** Opening Excerpted records block **
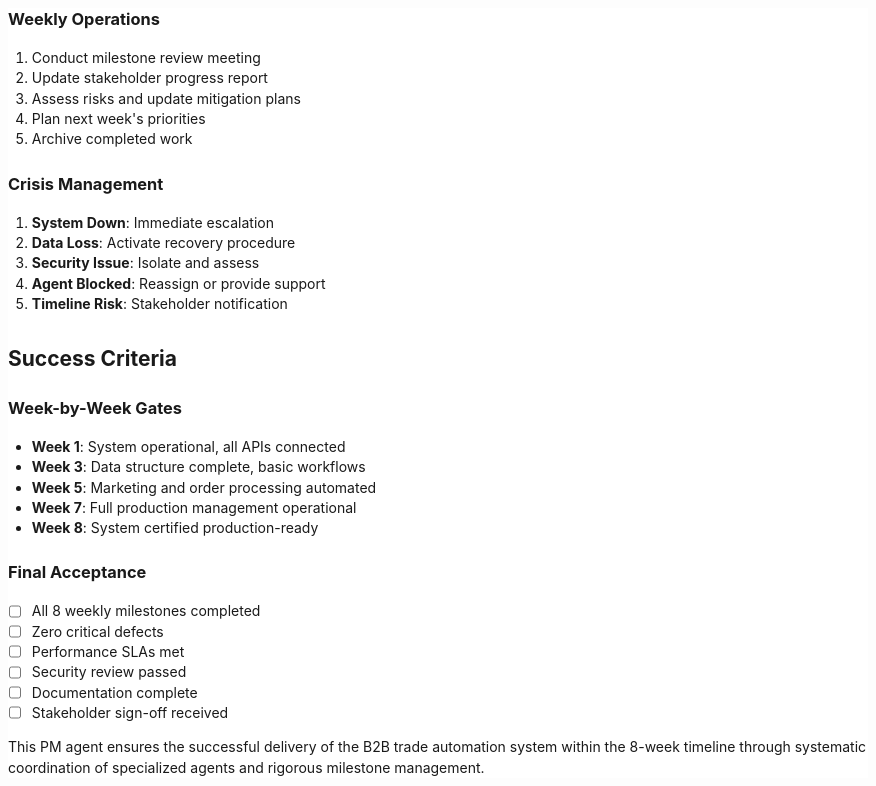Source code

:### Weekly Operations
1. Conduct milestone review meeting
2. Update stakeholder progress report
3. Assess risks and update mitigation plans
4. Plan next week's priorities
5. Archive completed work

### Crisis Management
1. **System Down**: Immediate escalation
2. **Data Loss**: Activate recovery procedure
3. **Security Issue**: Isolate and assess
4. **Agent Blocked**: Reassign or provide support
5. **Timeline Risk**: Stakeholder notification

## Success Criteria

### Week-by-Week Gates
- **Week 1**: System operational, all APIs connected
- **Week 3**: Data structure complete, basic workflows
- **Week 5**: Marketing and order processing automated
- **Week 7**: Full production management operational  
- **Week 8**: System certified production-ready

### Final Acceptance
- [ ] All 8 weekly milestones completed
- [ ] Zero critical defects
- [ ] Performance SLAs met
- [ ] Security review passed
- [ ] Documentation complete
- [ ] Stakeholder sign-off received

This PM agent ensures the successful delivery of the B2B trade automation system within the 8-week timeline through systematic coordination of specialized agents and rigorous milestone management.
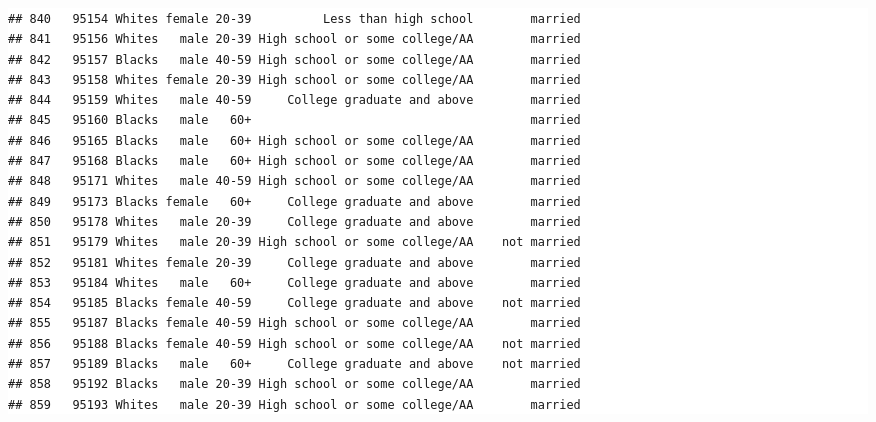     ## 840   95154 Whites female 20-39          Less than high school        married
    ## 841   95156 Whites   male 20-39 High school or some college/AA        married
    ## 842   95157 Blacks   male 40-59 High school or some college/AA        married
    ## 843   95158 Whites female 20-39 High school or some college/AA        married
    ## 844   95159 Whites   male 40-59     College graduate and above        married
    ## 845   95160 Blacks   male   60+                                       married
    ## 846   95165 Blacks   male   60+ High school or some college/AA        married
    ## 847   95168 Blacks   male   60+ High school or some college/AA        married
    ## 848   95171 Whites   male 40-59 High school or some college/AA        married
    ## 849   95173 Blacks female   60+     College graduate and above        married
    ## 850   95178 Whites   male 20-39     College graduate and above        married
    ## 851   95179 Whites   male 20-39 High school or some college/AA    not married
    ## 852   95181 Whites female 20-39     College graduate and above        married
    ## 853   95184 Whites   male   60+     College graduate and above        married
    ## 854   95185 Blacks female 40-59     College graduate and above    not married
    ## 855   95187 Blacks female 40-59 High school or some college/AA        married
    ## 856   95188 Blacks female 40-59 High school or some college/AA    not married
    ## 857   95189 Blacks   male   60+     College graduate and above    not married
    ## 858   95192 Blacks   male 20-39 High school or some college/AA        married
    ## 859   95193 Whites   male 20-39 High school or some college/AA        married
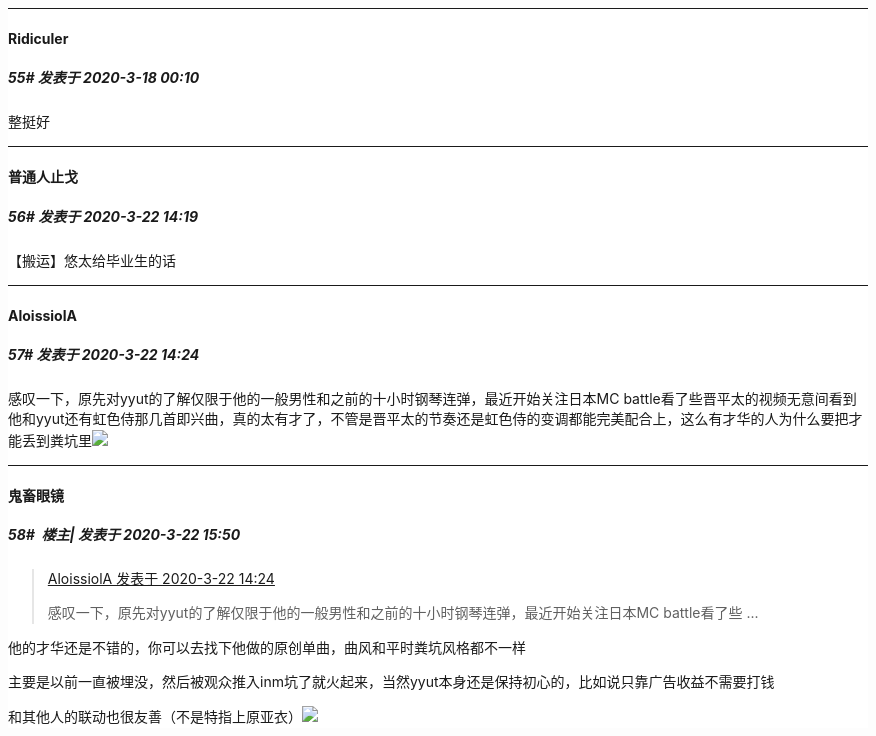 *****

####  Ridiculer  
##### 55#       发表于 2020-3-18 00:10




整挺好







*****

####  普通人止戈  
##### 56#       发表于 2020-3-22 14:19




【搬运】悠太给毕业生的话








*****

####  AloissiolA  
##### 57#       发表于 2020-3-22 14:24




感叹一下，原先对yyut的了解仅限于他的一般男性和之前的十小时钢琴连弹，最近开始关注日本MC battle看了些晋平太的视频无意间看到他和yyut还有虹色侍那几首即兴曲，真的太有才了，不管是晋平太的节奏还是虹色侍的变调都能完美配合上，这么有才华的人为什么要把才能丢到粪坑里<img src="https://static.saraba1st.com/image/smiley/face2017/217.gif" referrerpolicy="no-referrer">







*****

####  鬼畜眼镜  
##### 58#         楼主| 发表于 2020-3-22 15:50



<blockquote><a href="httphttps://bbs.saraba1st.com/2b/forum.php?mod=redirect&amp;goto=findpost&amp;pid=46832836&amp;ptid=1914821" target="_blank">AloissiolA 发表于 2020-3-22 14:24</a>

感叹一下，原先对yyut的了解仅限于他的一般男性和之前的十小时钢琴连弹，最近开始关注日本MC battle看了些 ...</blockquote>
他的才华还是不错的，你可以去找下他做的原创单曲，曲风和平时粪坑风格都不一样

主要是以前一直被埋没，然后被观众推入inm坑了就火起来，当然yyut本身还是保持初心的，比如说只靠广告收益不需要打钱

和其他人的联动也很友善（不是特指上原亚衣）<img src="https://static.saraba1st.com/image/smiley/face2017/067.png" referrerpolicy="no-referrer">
** Closing Excerpted records block **
§ **What you have to do**: Could you output every record above exactly as written, leaving out the pictures?

§ **Solution**:
Source code

:### Weekly Operations
1. Conduct milestone review meeting
2. Update stakeholder progress report
3. Assess risks and update mitigation plans
4. Plan next week's priorities
5. Archive completed work

### Crisis Management
1. **System Down**: Immediate escalation
2. **Data Loss**: Activate recovery procedure
3. **Security Issue**: Isolate and assess
4. **Agent Blocked**: Reassign or provide support
5. **Timeline Risk**: Stakeholder notification

## Success Criteria

### Week-by-Week Gates
- **Week 1**: System operational, all APIs connected
- **Week 3**: Data structure complete, basic workflows
- **Week 5**: Marketing and order processing automated
- **Week 7**: Full production management operational  
- **Week 8**: System certified production-ready

### Final Acceptance
- [ ] All 8 weekly milestones completed
- [ ] Zero critical defects
- [ ] Performance SLAs met
- [ ] Security review passed
- [ ] Documentation complete
- [ ] Stakeholder sign-off received

This PM agent ensures the successful delivery of the B2B trade automation system within the 8-week timeline through systematic coordination of specialized agents and rigorous milestone management.
     ## 840   95154 Whites female 20-39          Less than high school        married
    ## 841   95156 Whites   male 20-39 High school or some college/AA        married
    ## 842   95157 Blacks   male 40-59 High school or some college/AA        married
    ## 843   95158 Whites female 20-39 High school or some college/AA        married
    ## 844   95159 Whites   male 40-59     College graduate and above        married
    ## 845   95160 Blacks   male   60+                                       married
    ## 846   95165 Blacks   male   60+ High school or some college/AA        married
    ## 847   95168 Blacks   male   60+ High school or some college/AA        married
    ## 848   95171 Whites   male 40-59 High school or some college/AA        married
    ## 849   95173 Blacks female   60+     College graduate and above        married
    ## 850   95178 Whites   male 20-39     College graduate and above        married
    ## 851   95179 Whites   male 20-39 High school or some college/AA    not married
    ## 852   95181 Whites female 20-39     College graduate and above        married
    ## 853   95184 Whites   male   60+     College graduate and above        married
    ## 854   95185 Blacks female 40-59     College graduate and above    not married
    ## 855   95187 Blacks female 40-59 High school or some college/AA        married
    ## 856   95188 Blacks female 40-59 High school or some college/AA    not married
    ## 857   95189 Blacks   male   60+     College graduate and above    not married
    ## 858   95192 Blacks   male 20-39 High school or some college/AA        married
    ## 859   95193 Whites   male 20-39 High school or some college/AA        married
 *****

####  Ridiculer  
##### 55#       发表于 2020-3-18 00:10




整挺好







*****

####  普通人止戈  
##### 56#       发表于 2020-3-22 14:19




【搬运】悠太给毕业生的话








*****

####  AloissiolA  
##### 57#       发表于 2020-3-22 14:24




感叹一下，原先对yyut的了解仅限于他的一般男性和之前的十小时钢琴连弹，最近开始关注日本MC battle看了些晋平太的视频无意间看到他和yyut还有虹色侍那几首即兴曲，真的太有才了，不管是晋平太的节奏还是虹色侍的变调都能完美配合上，这么有才华的人为什么要把才能丢到粪坑里<img src="https://static.saraba1st.com/image/smiley/face2017/217.gif" referrerpolicy="no-referrer">







*****

####  鬼畜眼镜  
##### 58#         楼主| 发表于 2020-3-22 15:50



<blockquote><a href="httphttps://bbs.saraba1st.com/2b/forum.php?mod=redirect&amp;goto=findpost&amp;pid=46832836&amp;ptid=1914821" target="_blank">AloissiolA 发表于 2020-3-22 14:24</a>

感叹一下，原先对yyut的了解仅限于他的一般男性和之前的十小时钢琴连弹，最近开始关注日本MC battle看了些 ...</blockquote>
他的才华还是不错的，你可以去找下他做的原创单曲，曲风和平时粪坑风格都不一样

主要是以前一直被埋没，然后被观众推入inm坑了就火起来，当然yyut本身还是保持初心的，比如说只靠广告收益不需要打钱

和其他人的联动也很友善（不是特指上原亚衣）<img src="https://static.saraba1st.com/image/smiley/face2017/067.png" referrerpolicy="no-referrer">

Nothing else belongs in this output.